Davenport would be disappointed, of course, in the lack of compulsory measures available to the state in the case of recalcitrant or incapacitated individuals. But eugenicists have long contented themselves with reliance on slow progress through education, and hoped for a future with a more enlightened and far-sighted reproductive policy. This view, of the relief of suffering in the short term and the elimination of disease and ideally the enhancement of positive traits in the long term, has also been the goal of medical genetics, from Madge Macklin forward. Medical geneticists have seen nothing wrong with population improvement so long as it didn’t trump the relief of suffering; on the contrary, they have believed that relief of suffering through the prevention of hereditary disease would lead to the gradual elimination of disease and human betterment. Eugenics, in short, was not wrong; it was just done wrong. Are we ready to come to terms with that view?

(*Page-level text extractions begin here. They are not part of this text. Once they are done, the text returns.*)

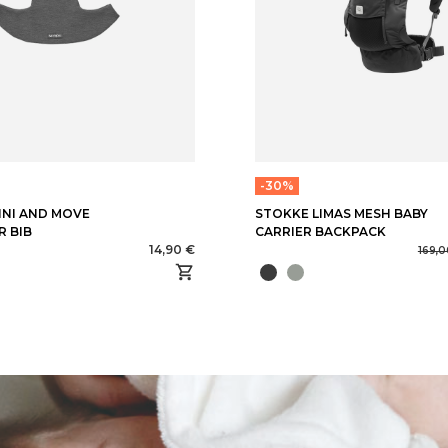
-30%
MINI AND MOVE
STOKKE LIMAS MESH BABY
R BIB
CARRIER BACKPACK
14,90 €
169,0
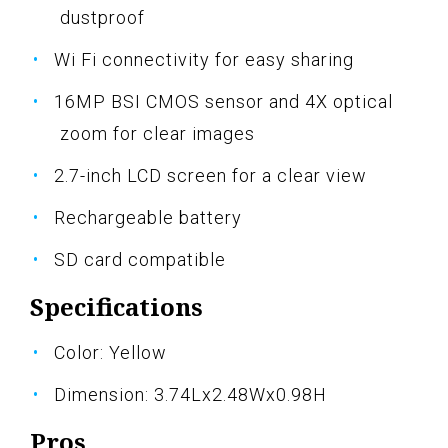
dustproof
Wi Fi connectivity for easy sharing
16MP BSI CMOS sensor and 4X optical
zoom for clear images
2.7-inch LCD screen for a clear view
Rechargeable battery
SD card compatible
Specifications
Color: Yellow
Dimension: 3.74Lx2.48Wx0.98H
Pros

“Your Future Together” is not eugenic, then, if by “eugenics” you mean state-mandated compulsory reproductive behavior. It veers pretty close at points, but ultimately it aims, imperfectly, at giving individuals access to information and permitting informed reproductive decisions.
However, most medical eugenicists and medical geneticists have hewed to a more inclusive, Galtonian definition of eugenics, in which education is the preferred means of achieving both the the short-term relief of individual suffering and the long-term goal of human improvement. Eugenics and medical genetics have always shared these two aims. And this to me is the central dilemma of contemporary genetic medicine.